WHAT YOU HAVE TO DO:
Exactly the lines from the opening of the data through the line containing "- Version data model in code documentation" should be reproduced, please, with nothing added.

DATA TO PROCESS:
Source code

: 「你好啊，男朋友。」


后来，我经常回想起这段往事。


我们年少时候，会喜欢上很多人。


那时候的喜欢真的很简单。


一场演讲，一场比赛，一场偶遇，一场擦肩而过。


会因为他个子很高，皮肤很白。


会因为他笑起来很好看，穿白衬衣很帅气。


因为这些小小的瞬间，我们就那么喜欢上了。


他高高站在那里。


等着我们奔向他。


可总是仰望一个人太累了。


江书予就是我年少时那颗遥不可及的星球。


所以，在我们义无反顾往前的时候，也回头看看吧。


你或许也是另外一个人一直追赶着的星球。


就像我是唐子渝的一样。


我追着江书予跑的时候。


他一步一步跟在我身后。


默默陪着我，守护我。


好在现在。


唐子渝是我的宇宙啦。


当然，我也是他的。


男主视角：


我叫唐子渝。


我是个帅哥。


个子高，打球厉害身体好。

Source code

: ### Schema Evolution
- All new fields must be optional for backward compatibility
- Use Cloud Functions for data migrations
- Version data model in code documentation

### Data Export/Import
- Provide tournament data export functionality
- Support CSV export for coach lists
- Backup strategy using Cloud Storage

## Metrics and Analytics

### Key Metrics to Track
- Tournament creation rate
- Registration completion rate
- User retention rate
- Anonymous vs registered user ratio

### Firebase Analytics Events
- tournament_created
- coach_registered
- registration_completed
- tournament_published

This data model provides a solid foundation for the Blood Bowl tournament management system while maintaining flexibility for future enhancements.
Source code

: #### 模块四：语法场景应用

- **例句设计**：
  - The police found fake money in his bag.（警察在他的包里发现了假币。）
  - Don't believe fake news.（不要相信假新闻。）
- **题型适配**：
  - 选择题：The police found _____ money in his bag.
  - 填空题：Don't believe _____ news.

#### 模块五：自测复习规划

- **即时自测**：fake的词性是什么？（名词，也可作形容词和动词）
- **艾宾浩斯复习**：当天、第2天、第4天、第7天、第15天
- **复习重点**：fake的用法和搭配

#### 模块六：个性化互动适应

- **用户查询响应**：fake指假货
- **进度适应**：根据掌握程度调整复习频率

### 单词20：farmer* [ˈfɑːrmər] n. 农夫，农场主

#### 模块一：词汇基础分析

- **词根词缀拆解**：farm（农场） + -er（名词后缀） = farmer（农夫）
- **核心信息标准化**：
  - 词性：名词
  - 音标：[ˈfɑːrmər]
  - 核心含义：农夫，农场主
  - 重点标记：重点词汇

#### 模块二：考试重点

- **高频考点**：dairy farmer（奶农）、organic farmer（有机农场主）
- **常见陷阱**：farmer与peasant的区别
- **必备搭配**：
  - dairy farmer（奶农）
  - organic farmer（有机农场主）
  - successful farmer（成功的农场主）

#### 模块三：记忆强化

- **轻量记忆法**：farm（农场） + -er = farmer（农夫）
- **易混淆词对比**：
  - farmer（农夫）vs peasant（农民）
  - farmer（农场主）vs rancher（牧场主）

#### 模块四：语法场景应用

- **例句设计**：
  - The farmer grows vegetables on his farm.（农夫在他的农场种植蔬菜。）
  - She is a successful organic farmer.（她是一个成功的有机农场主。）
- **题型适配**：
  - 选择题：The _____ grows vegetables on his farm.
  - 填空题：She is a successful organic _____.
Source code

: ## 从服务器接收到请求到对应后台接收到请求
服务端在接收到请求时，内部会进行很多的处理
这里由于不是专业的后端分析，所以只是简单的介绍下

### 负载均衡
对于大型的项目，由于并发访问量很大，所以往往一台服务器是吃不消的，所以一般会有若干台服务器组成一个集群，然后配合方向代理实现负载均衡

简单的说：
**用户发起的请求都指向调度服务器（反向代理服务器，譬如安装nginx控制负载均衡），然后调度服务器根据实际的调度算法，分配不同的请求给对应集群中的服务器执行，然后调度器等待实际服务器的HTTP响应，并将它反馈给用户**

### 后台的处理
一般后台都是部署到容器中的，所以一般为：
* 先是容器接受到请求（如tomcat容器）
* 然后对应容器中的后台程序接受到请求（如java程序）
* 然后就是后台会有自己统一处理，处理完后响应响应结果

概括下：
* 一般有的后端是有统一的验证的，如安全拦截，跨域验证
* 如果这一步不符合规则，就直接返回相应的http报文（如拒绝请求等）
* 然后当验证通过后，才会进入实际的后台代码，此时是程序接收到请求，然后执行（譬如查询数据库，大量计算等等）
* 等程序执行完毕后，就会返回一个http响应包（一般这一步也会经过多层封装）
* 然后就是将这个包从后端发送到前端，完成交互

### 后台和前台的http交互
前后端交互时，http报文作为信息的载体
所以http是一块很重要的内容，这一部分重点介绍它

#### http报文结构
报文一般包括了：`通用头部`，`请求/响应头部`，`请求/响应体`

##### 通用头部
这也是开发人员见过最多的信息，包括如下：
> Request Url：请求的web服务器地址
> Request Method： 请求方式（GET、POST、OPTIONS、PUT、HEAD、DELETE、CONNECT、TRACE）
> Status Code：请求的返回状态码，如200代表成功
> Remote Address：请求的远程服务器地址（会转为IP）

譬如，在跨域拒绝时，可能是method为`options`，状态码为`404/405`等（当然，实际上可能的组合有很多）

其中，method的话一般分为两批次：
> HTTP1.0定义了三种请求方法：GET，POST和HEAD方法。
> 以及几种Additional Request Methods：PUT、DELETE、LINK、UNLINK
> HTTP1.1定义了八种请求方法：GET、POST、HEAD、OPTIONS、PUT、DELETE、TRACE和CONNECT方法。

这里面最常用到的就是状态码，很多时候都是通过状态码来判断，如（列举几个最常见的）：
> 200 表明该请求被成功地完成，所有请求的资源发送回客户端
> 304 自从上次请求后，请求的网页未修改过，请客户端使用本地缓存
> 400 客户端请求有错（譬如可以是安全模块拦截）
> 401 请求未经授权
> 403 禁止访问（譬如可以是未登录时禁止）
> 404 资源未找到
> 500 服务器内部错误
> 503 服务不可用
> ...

PROBLEM SOLUTION:
Source code

: 「你好啊，男朋友。」


后来，我经常回想起这段往事。


我们年少时候，会喜欢上很多人。


那时候的喜欢真的很简单。


一场演讲，一场比赛，一场偶遇，一场擦肩而过。


会因为他个子很高，皮肤很白。


会因为他笑起来很好看，穿白衬衣很帅气。


因为这些小小的瞬间，我们就那么喜欢上了。


他高高站在那里。


等着我们奔向他。


可总是仰望一个人太累了。


江书予就是我年少时那颗遥不可及的星球。


所以，在我们义无反顾往前的时候，也回头看看吧。


你或许也是另外一个人一直追赶着的星球。


就像我是唐子渝的一样。


我追着江书予跑的时候。


他一步一步跟在我身后。


默默陪着我，守护我。


好在现在。


唐子渝是我的宇宙啦。


当然，我也是他的。


男主视角：


我叫唐子渝。


我是个帅哥。


个子高，打球厉害身体好。

Source code

: ### Schema Evolution
- All new fields must be optional for backward compatibility
- Use Cloud Functions for data migrations
- Version data model in code documentation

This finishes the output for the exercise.